┌─ Entries provided

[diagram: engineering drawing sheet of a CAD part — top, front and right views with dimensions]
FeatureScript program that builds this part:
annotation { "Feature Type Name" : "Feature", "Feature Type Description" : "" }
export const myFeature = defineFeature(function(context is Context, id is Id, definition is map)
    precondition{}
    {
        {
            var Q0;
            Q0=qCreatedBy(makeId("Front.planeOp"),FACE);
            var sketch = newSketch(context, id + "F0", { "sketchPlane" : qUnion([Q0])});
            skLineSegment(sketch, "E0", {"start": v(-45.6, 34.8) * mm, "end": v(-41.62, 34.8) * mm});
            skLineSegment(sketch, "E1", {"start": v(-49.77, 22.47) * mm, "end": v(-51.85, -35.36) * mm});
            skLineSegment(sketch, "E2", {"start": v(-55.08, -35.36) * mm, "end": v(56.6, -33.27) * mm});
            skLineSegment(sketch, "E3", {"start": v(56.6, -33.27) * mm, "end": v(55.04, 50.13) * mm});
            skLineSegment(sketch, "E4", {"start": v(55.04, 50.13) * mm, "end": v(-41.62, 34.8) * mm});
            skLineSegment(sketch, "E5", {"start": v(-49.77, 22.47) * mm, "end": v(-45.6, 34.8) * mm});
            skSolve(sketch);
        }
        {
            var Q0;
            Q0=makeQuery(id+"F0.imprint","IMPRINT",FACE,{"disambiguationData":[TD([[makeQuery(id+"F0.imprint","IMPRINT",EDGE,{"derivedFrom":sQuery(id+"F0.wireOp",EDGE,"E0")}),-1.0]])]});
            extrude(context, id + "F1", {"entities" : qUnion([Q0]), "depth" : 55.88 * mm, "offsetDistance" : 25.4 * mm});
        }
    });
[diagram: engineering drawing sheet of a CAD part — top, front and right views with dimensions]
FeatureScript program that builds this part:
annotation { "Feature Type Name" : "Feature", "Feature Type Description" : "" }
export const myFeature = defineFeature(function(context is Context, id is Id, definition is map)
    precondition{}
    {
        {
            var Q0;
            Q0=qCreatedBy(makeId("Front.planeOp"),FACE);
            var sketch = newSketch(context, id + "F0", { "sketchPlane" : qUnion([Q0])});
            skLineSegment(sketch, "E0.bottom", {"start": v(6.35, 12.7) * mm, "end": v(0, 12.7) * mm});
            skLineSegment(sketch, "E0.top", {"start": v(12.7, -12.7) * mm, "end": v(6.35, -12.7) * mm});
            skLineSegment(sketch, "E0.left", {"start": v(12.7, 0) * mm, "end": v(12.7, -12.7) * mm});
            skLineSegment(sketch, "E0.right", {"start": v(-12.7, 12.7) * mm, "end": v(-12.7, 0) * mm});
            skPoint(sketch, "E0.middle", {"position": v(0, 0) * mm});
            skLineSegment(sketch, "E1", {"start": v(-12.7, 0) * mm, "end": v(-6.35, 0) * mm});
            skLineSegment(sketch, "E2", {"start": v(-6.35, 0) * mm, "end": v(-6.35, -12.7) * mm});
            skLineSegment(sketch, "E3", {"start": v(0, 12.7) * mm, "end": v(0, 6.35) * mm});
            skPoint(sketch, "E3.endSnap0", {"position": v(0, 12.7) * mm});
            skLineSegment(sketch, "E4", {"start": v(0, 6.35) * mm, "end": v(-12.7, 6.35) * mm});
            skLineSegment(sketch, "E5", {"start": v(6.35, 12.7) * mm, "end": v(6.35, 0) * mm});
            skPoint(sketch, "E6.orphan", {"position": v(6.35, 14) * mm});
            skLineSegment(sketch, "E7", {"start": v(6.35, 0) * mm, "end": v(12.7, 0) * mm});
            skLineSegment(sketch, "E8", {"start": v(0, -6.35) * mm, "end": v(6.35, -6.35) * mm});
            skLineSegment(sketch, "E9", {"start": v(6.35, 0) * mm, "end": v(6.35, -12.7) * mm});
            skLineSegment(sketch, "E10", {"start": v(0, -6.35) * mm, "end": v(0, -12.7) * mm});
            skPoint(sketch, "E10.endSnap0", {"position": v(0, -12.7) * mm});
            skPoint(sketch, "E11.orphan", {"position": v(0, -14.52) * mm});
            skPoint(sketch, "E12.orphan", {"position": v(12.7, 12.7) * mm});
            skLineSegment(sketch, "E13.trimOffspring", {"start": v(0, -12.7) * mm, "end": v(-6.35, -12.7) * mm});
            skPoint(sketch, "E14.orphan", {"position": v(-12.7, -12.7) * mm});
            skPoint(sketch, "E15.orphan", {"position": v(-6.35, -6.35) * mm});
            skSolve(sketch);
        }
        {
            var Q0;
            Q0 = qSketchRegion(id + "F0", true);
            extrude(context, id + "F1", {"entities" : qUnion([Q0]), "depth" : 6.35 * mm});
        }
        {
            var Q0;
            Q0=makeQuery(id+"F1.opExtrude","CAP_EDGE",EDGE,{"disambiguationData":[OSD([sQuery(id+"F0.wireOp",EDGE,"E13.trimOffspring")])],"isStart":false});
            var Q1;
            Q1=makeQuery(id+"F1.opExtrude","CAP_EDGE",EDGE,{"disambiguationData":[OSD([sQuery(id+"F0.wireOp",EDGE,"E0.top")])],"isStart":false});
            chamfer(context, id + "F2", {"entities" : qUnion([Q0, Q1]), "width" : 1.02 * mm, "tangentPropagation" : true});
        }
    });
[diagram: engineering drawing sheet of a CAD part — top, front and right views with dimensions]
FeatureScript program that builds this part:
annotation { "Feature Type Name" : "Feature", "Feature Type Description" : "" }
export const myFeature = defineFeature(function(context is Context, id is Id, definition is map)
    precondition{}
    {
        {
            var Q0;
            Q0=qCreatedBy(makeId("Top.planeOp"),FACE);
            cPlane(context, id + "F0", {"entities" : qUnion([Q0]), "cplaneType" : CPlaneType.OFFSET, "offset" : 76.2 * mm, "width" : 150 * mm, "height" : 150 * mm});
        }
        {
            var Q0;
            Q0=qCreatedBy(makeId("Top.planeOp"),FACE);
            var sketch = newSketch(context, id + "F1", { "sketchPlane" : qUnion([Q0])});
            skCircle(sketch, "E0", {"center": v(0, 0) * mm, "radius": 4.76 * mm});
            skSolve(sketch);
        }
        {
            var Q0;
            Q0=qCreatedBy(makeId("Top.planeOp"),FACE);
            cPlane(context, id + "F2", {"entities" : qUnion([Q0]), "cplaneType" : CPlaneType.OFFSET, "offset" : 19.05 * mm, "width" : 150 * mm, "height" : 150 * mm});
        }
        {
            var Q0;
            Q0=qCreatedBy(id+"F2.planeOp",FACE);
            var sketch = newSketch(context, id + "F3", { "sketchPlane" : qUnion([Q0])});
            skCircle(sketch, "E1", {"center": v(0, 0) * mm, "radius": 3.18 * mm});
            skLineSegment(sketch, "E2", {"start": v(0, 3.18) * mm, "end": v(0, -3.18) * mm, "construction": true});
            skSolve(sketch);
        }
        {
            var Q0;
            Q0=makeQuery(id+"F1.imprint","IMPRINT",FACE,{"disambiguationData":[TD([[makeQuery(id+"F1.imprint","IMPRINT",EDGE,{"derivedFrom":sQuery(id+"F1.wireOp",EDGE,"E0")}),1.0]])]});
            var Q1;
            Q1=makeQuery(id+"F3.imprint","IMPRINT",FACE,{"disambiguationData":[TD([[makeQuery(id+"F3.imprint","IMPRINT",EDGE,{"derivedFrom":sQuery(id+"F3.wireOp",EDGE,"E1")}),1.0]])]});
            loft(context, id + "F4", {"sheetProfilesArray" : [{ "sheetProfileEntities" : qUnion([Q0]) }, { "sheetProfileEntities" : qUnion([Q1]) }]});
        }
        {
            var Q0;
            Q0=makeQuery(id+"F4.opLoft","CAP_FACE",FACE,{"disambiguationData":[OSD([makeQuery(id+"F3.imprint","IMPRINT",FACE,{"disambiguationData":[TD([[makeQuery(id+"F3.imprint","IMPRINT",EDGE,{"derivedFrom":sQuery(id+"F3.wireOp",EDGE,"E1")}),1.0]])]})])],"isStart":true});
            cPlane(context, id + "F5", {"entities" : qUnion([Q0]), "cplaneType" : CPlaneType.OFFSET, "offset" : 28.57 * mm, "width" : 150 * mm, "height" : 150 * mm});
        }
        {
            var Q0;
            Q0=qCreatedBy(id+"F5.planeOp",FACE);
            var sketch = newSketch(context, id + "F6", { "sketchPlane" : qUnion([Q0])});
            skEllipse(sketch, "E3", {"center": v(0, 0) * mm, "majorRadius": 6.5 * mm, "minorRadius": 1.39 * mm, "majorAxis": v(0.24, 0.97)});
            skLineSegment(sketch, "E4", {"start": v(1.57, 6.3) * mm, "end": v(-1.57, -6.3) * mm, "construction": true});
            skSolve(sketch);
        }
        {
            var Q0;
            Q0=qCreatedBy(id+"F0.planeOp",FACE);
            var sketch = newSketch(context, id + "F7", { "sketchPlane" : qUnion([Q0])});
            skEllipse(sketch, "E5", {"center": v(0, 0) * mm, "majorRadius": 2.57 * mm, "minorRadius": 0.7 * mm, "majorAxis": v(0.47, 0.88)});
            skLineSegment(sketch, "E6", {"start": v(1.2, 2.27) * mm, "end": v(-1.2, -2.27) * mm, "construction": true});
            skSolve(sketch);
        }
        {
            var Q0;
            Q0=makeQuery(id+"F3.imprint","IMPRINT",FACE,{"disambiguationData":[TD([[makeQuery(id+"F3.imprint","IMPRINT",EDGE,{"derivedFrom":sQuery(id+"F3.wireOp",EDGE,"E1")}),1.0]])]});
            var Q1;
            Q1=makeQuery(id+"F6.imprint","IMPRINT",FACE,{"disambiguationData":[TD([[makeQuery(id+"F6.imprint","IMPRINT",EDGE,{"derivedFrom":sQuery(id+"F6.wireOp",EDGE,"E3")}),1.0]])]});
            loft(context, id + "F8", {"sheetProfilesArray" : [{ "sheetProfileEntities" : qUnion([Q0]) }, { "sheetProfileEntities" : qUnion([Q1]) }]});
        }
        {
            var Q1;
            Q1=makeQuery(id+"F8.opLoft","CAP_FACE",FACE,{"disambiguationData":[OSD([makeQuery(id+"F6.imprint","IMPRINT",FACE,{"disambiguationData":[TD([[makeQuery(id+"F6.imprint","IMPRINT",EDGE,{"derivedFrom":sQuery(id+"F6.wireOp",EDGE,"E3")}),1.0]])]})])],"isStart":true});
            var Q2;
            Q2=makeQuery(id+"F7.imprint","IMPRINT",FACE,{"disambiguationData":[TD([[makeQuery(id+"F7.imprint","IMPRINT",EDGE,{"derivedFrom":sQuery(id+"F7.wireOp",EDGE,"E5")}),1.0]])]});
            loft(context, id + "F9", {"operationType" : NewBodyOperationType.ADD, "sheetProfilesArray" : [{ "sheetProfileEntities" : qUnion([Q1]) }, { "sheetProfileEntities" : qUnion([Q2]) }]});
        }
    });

└─

**The task:**
Extract every line of the items above that contains the string "newSketch".

**Output:**
            var sketch = newSketch(context, id + "F0", { "sketchPlane" : qUnion([Q0])});
            var sketch = newSketch(context, id + "F0", { "sketchPlane" : qUnion([Q0])});
            var sketch = newSketch(context, id + "F1", { "sketchPlane" : qUnion([Q0])});
            var sketch = newSketch(context, id + "F3", { "sketchPlane" : qUnion([Q0])});
            var sketch = newSketch(context, id + "F6", { "sketchPlane" : qUnion([Q0])});
            var sketch = newSketch(context, id + "F7", { "sketchPlane" : qUnion([Q0])});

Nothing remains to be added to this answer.